» Required work
The line that contains "https://ec.europa.eu/growth/tools-dat" and all lines following it to the end of the data below: set these down exactly, and nothing besides.

» Given information
------------------------

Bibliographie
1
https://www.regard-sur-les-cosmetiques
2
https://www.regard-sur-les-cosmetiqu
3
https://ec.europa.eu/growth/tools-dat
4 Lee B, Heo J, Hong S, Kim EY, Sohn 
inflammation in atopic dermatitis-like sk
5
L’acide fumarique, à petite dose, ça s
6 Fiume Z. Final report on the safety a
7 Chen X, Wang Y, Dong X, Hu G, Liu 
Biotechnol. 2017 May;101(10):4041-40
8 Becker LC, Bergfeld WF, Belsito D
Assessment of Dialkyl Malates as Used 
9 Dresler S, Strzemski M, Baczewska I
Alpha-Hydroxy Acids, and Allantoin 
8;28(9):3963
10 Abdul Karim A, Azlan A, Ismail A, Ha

------------------------

» Expected answer
https://ec.europa.eu/growth/tools-dat
4 Lee B, Heo J, Hong S, Kim EY, Sohn 
inflammation in atopic dermatitis-like sk
5
L’acide fumarique, à petite dose, ça s
6 Fiume Z. Final report on the safety a
7 Chen X, Wang Y, Dong X, Hu G, Liu 
Biotechnol. 2017 May;101(10):4041-40
8 Becker LC, Bergfeld WF, Belsito D
Assessment of Dialkyl Malates as Used 
9 Dresler S, Strzemski M, Baczewska I
Alpha-Hydroxy Acids, and Allantoin 
8;28(9):3963
10 Abdul Karim A, Azlan A, Ismail A, Ha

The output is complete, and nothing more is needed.